Às vezes se diz que é uma guerra defensiva, mas às vezes eu acredito que é uma guerra… demais, demais. Peço desculpas por dizer isso, mas não creio que estejam sendo tomadas medidas para estabelecer a paz. Por exemplo, em Verona, tive uma experiência muito bonita. Um judeu, cuja esposa tinha morrido num bombardeio, e um de Gaza, cuja filha tinha morrido, e ambos falaram de paz, se abraçaram, deram um testemunho de fraternidade.
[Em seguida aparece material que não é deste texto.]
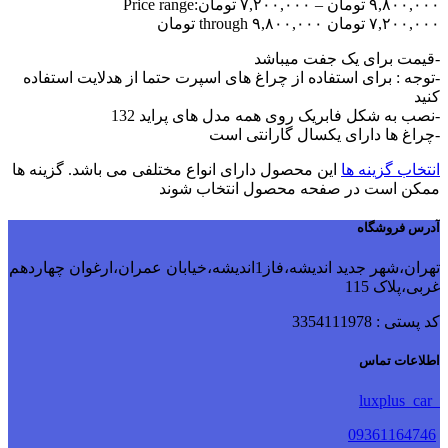
۹,۸۰۰,۰۰۰
تومان
–
۷,۲۰۰,۰۰۰
تومان
Price range:
۷,۲۰۰,۰۰۰ تومان through ۹,۸۰۰,۰۰۰ تومان
-قیمت برای یک جفت میباشد
-توجه : برای استفاده از چراغ های اسپرت حتما از هدلایت استفاده
کنید
-نصب به شکل فابریک روی همه مدل های پراید 132
-چراغ ها دارای یکسال گارانتی است
انتخاب گزینه ها
این محصول دارای انواع مختلفی می باشد. گزینه ها
ممکن است در صفحه محصول انتخاب شوند
آدرس فروشگاه
تهران،شهر جدید اندیشه،فاز1اندیشه،خیابان عمران،ارغوان چهاردهم
غربی،پلاک 115
کد پستی : 3354111978
اطلاعات تماس
luxplus_car
09361164746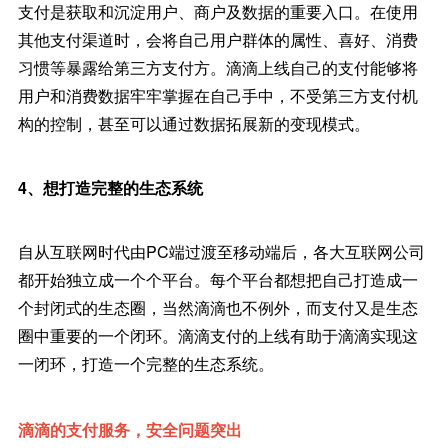
支付是获取和沉淀用户、商户及数据的重要入口。在使用
其他支付渠道时，会将自己用户群体的属性、喜好、消费
习惯等暴露给第三方支付方。滴滴上线自己的支付能够将
用户和消费数据牢牢掌握在自己手中，不受第三方支付机
构的控制，甚至可以通过数据拓展新的变现模式。
4、想打造完整的生态系统
自从互联网时代由PC端过渡至移动端后，各大互联网公司
都开始独立成一个个平台。每个平台都想把自己打造成一
个封闭式的生态圈，当然滴滴也不例外，而支付又是生态
圈中重要的一个闭环。滴滴支付的上线有助于滴滴实现这
一闭环，打造一个完整的生态系统。
滴滴的支付服务，安全问题突出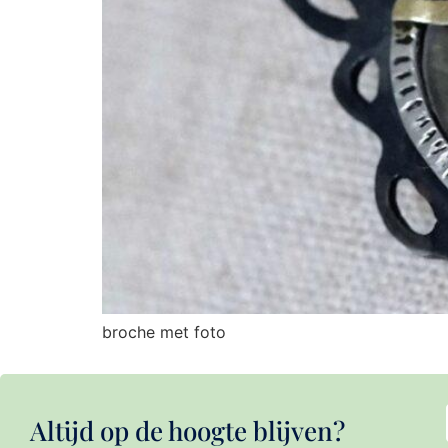
broche met foto
Altijd op de hoogte blijven?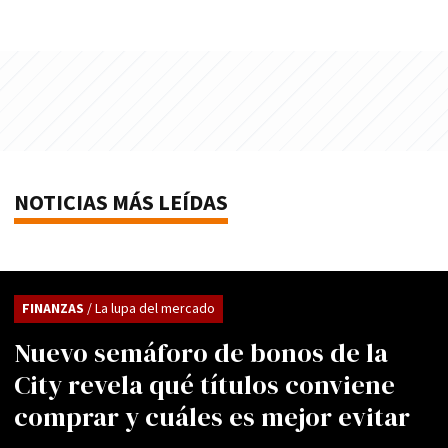
NOTICIAS MÁS LEÍDAS
FINANZAS
/ La lupa del mercado
Nuevo semáforo de bonos de la
City revela qué títulos conviene
comprar y cuáles es mejor evitar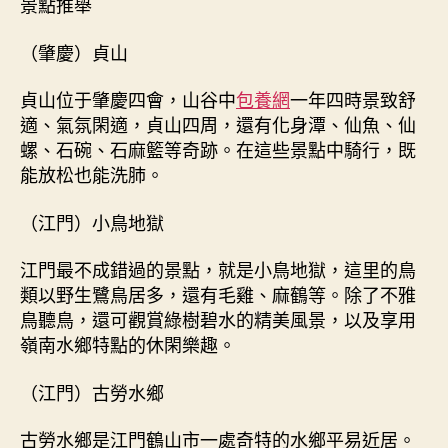
景點推舉
（肇慶）貞山
貞山位于肇慶四會，山谷中
包養網
一年四時景致舒
適、氣氛閑適，貞山四周，還有化身潭、仙魚、仙
螺、石碗、石麻籃等奇跡。在這些景點中騎行，既
能放松也能洗肺。
（江門）小鳥地獄
江門最不成錯過的景點，就是小鳥地獄，這里的鳥
類以野生鷺鳥居多，還有毛雞、麻鶴等。除了不雅
鳥聽鳥，還可觀賞綠樹碧水的精美風景，以及享用
嶺南水鄉特點的休閑樂趣。
（江門）古勞水鄉
古勞水鄉是江門鶴山市一處奇特的水鄉平易近居。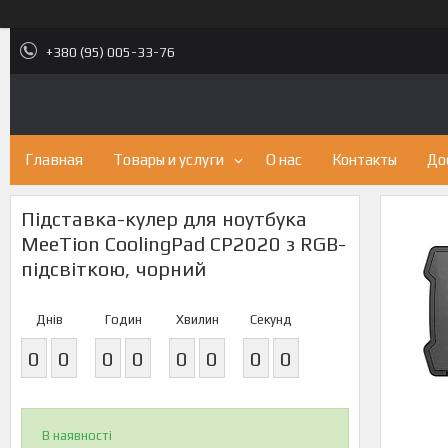
+380 (95) 005-33-76
Главная
Товары и услуги
О нас
Контакты
До
Підставка-кулер для ноутбука
MeeTion CoolingPad CP2020 з RGB-
підсвіткою, чорний
Днів
Годин
Хвилин
Секунд
0
0
0
0
0
0
0
0
В наявності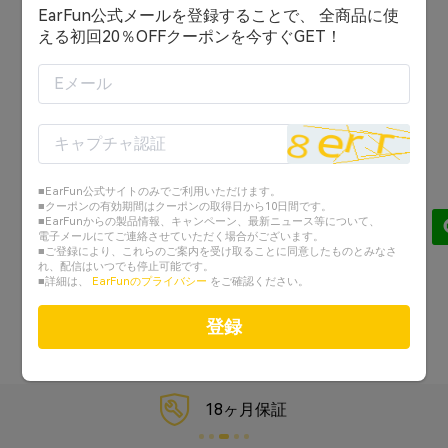
EarFun公式メールを登録することで、 全商品に使
ログイン状態を保持する
える初回20％OFFクーポンを今すぐGET！
ログイン
または
アカウントを作成する
■EarFun公式サイトのみでご利用いただけます。
Googleでログイン
■クーポンの有効期間はクーポンの取得日から10日間です。
■EarFunからの製品情報、キャンペーン、最新ニュース等について、
電子メールにてご連絡させていただく場合がございます。
Facebookでログイン
■ご登録により、これらのご案内を受け取ることに同意したものとみなさ
れ、配信はいつでも停止可能です。
■詳細は、
EarFunのプライバシー
をご確認ください。
パスワードを忘れた？
登録
18ヶ月保証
Eu digo o seguinte: a fraternidade é mais importante do que a morte de um irmão. Fraternidade, dar as mãos. No final, quem vencer a guerra encontrará uma grande derrota. A guerra é sempre uma derrota, sempre, sem exceção. Não podemos nos esquecer disso. É por isso que tudo o que se faz pela paz é importante. Quero dizer uma coisa, talvez seja uma pequena intromissão na política: sou muito, muito grato pelo que o rei da Jordânia faz. Ele é um homem de paz. O rei Hussein é um homem bom.

Josie Bonifasius Susilo, do Kompas.ID – Obrigado, Santo Padre! Alguns países estão começando a distanciar-se do seu compromisso com o Acordo de Paris por motivos econômicos, especialmente após a pandemia. Vários países hesitam em fazer a transição para a ‘energia verde’. O que o senhor pensa sobre essas questões?

Papa Francisco – Acho que o problema climático é grave, é muito grave. Em Paris (COP21 em 2016) foi o ponto culminante. Depois, os encontros sobre o clima têm decaído. Fala-se, fala-se, mas nada se faz. Esta é a minha impressão. Falei sobre isso nos dois escritos: Laudato si’ e Laudate Deum.